## PROBLEM STATEMENT
Only the lines from the one that contains "Captain/First Officer Embraer 550 / Legacy" through the last line of the records should appear, each printed exactly as it is.
= = = =
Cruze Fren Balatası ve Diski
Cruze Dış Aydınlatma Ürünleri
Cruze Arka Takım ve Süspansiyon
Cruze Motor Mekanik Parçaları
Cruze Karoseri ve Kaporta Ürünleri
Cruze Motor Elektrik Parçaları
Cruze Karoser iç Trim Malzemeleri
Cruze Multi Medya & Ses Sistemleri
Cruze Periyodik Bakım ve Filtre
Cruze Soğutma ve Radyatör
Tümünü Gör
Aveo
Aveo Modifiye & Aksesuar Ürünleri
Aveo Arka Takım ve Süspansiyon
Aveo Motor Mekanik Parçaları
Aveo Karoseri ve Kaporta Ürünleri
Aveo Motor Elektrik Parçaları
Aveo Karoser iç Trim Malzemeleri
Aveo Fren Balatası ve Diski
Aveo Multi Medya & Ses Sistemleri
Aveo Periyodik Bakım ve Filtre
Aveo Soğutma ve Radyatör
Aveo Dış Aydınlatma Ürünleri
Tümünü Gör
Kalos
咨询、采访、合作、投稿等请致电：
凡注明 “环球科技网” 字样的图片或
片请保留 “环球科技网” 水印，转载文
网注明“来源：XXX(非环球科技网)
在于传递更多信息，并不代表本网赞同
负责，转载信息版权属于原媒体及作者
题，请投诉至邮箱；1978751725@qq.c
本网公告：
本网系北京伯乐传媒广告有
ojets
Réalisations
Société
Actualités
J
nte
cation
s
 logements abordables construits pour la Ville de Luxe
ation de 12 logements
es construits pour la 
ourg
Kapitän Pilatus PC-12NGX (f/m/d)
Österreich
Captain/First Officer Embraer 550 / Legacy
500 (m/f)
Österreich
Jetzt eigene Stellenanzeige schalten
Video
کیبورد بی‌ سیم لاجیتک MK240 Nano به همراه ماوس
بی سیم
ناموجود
= = = =
## WORKED SOLUTION
Captain/First Officer Embraer 550 / Legacy
500 (m/f)
Österreich
Jetzt eigene Stellenanzeige schalten
Video
کیبورد بی‌ سیم لاجیتک MK240 Nano به همراه ماوس
بی سیم
ناموجود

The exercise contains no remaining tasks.